### [RECORDS PROVIDED]
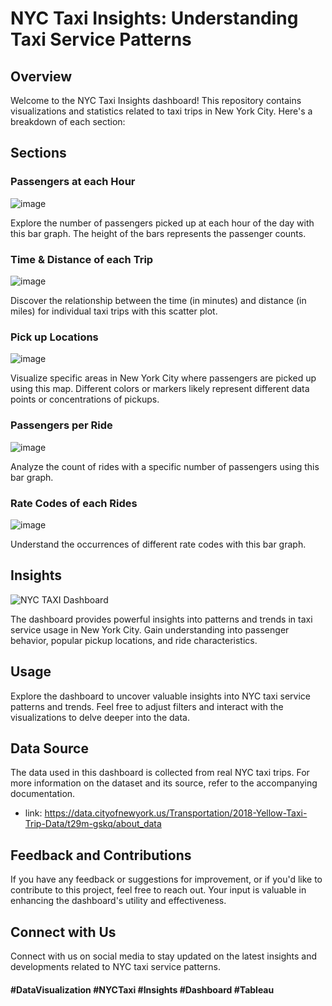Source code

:# NYC Taxi Insights: Understanding Taxi Service Patterns

## Overview

Welcome to the NYC Taxi Insights dashboard! This repository contains visualizations and statistics related to taxi trips in New York City. Here's a breakdown of each section:

## Sections

### Passengers at each Hour
![image](https://github.com/CHANDRAKANTHGONUGUNTLA/NYC-Taxi-Insights-Visualizing-Tableau-Dashboard/assets/97879005/eaa9be4e-5681-485f-9483-50ef14ac3bc3)

Explore the number of passengers picked up at each hour of the day with this bar graph. The height of the bars represents the passenger counts.

### Time & Distance of each Trip
![image](https://github.com/CHANDRAKANTHGONUGUNTLA/NYC-Taxi-Insights-Visualizing-Tableau-Dashboard/assets/97879005/c9bdb805-879c-41e1-bd89-acb81ef18da8)

Discover the relationship between the time (in minutes) and distance (in miles) for individual taxi trips with this scatter plot.

### Pick up Locations
![image](https://github.com/CHANDRAKANTHGONUGUNTLA/NYC-Taxi-Insights-Visualizing-Tableau-Dashboard/assets/97879005/08a54e90-8c57-4008-8059-b0bfe62e5029)

Visualize specific areas in New York City where passengers are picked up using this map. Different colors or markers likely represent different data points or concentrations of pickups.

### Passengers per Ride
![image](https://github.com/CHANDRAKANTHGONUGUNTLA/NYC-Taxi-Insights-Visualizing-Tableau-Dashboard/assets/97879005/b6194eae-8e21-4eee-8aa2-721c3bba257b)

Analyze the count of rides with a specific number of passengers using this bar graph.

### Rate Codes of each Rides
![image](https://github.com/CHANDRAKANTHGONUGUNTLA/NYC-Taxi-Insights-Visualizing-Tableau-Dashboard/assets/97879005/c638aba5-716e-401f-9cd9-e5c9409d1a2c)

Understand the occurrences of different rate codes with this bar graph.

## Insights
![NYC TAXI Dashboard](https://github.com/CHANDRAKANTHGONUGUNTLA/NYC-Taxi-Insights-Visualizing-Tableau-Dashboard/assets/97879005/7638f2f1-8b6b-4f06-a8ea-f09932683c26)

The dashboard provides powerful insights into patterns and trends in taxi service usage in New York City. Gain understanding into passenger behavior, popular pickup locations, and ride characteristics.

## Usage

Explore the dashboard to uncover valuable insights into NYC taxi service patterns and trends. Feel free to adjust filters and interact with the visualizations to delve deeper into the data.

## Data Source

The data used in this dashboard is collected from real NYC taxi trips. For more information on the dataset and its source, refer to the accompanying documentation.
- link: https://data.cityofnewyork.us/Transportation/2018-Yellow-Taxi-Trip-Data/t29m-gskq/about_data

## Feedback and Contributions

If you have any feedback or suggestions for improvement, or if you'd like to contribute to this project, feel free to reach out. Your input is valuable in enhancing the dashboard's utility and effectiveness.

## Connect with Us

Connect with us on social media to stay updated on the latest insights and developments related to NYC taxi service patterns.

#### #DataVisualization #NYCTaxi #Insights #Dashboard #Tableau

### [TASK TO CARRY OUT]
Looking at the material, work out the number of lines holding "valuable", and write that number alone.

### [TASK OUTPUT]
2